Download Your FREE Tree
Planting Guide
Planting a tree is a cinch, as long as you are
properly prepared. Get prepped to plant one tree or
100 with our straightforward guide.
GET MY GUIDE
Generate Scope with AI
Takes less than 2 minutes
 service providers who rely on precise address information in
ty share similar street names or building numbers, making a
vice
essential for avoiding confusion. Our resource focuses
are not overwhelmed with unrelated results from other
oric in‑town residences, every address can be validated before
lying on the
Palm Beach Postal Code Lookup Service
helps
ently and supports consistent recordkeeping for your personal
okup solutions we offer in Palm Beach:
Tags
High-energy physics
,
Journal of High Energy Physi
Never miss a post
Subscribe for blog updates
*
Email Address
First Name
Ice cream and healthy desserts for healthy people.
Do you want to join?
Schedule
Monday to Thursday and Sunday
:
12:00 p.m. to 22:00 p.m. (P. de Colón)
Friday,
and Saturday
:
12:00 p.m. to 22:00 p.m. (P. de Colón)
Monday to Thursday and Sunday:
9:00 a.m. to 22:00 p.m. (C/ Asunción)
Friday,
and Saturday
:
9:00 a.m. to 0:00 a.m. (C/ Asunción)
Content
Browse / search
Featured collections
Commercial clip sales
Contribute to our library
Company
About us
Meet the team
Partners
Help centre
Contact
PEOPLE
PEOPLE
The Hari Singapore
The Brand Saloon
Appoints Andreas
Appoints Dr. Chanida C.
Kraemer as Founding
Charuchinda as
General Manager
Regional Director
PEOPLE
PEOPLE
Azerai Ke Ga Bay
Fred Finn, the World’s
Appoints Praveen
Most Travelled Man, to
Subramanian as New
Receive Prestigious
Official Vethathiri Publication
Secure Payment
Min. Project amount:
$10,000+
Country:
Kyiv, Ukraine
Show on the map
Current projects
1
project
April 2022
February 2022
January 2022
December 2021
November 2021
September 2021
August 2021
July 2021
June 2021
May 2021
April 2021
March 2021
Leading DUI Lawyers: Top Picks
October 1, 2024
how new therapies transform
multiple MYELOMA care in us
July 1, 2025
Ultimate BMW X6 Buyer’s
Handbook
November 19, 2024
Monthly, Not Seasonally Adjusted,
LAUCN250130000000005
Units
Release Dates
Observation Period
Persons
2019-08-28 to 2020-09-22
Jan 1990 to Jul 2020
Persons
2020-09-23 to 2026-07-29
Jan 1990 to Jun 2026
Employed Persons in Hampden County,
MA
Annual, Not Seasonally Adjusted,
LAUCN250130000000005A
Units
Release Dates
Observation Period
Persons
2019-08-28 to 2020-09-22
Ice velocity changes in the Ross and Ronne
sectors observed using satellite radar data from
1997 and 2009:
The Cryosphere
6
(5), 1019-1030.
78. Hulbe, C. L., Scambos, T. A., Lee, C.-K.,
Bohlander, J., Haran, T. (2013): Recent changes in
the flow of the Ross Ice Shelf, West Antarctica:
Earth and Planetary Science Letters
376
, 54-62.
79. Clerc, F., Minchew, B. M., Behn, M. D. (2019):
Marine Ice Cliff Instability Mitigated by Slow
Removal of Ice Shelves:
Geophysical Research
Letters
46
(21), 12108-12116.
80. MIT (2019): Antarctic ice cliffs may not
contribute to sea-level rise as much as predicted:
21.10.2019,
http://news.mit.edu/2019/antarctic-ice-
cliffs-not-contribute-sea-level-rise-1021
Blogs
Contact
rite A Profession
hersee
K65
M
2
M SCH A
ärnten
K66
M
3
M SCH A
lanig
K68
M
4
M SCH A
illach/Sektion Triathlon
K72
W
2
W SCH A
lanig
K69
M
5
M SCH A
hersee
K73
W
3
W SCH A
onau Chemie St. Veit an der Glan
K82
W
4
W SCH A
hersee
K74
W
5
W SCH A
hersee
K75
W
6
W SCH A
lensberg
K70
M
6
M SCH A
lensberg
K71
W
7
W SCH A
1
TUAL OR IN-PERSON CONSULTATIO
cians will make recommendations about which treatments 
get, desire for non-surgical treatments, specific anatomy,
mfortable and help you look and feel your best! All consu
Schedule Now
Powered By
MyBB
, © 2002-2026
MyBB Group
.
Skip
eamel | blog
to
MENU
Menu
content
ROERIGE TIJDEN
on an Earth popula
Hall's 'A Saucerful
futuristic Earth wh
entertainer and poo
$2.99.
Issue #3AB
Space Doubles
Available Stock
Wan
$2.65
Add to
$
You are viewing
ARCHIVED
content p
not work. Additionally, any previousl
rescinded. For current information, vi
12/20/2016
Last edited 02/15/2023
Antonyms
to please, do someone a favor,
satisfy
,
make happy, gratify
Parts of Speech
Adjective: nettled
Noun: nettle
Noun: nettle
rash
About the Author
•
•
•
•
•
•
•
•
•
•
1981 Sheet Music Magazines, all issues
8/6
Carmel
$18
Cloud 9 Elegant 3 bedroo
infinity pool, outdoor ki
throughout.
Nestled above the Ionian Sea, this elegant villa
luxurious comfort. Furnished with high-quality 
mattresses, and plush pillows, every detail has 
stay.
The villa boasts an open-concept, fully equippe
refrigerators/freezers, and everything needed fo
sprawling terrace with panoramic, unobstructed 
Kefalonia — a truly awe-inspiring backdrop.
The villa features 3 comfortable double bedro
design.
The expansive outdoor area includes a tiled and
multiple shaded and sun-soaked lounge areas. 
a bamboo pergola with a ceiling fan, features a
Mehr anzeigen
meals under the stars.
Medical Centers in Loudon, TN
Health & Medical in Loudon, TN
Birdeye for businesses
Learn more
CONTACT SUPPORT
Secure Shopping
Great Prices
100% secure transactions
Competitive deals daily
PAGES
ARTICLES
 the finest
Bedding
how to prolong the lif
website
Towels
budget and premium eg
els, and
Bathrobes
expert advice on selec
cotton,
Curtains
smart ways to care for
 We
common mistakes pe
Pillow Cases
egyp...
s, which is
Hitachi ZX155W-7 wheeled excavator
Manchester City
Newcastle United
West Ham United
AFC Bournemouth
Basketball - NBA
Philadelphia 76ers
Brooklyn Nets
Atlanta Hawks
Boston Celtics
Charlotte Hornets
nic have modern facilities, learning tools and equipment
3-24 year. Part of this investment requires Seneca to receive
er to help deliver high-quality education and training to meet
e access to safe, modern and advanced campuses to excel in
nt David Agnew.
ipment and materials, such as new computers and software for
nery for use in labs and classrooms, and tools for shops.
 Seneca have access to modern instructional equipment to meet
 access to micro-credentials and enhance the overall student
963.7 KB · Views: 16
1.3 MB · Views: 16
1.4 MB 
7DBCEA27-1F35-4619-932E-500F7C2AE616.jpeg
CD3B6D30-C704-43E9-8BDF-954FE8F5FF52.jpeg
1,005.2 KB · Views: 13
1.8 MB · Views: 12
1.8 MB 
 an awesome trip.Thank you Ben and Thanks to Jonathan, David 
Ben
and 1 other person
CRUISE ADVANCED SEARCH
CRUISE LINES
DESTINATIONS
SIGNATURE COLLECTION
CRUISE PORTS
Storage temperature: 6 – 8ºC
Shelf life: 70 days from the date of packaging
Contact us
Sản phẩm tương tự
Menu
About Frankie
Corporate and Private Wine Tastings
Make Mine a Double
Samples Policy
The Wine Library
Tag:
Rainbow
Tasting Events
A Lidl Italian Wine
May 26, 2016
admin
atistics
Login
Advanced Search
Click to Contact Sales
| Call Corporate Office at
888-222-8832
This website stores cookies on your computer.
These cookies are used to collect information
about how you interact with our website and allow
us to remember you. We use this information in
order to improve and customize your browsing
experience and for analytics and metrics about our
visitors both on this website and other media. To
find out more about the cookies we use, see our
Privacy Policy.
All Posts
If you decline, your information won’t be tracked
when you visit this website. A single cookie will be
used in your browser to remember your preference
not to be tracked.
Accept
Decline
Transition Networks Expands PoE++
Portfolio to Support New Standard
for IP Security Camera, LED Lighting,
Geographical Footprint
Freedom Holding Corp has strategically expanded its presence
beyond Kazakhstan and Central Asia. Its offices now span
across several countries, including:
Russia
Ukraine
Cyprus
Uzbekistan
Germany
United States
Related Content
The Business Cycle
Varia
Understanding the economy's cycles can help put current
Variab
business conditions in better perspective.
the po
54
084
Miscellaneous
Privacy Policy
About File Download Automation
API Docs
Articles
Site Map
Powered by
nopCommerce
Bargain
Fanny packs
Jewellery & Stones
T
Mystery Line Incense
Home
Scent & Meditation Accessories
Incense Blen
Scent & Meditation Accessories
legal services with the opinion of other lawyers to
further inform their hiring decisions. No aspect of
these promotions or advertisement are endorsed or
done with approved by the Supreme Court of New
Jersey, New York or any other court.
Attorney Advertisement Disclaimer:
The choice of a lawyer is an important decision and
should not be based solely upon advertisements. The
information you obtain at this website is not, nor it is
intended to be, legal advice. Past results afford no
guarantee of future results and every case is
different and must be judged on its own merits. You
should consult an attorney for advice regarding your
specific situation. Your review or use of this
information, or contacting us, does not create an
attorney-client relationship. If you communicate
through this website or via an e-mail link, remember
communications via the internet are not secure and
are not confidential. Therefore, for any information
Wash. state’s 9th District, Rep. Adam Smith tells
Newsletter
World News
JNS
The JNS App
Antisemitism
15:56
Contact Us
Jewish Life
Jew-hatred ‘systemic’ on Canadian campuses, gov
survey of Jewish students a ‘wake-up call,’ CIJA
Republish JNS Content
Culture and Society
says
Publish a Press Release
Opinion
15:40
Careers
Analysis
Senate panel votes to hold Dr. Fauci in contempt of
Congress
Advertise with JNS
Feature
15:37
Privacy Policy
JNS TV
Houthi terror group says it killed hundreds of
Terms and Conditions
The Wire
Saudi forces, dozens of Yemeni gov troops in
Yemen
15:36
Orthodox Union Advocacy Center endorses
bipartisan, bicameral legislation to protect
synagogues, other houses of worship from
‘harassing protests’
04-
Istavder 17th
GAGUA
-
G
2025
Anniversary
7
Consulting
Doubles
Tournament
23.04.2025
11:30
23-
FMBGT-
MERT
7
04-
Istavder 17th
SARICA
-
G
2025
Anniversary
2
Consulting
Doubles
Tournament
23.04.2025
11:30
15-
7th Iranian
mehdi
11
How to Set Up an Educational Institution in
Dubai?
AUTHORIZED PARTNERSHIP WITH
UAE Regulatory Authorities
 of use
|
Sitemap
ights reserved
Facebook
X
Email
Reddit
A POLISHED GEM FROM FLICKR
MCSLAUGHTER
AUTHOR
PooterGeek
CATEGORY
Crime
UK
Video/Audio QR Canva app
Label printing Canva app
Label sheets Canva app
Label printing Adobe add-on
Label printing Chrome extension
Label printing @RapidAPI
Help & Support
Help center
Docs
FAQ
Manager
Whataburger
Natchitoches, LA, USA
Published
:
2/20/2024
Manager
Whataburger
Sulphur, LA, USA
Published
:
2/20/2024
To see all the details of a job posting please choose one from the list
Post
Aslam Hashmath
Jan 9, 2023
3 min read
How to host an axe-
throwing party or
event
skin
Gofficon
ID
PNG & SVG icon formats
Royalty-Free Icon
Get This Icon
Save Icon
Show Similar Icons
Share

# [Work item]
Each line above that includes "campuses" should be shown.

# [Answer]
e access to safe, modern and advanced campuses to excel in
Jew-hatred ‘systemic’ on Canadian campuses, gov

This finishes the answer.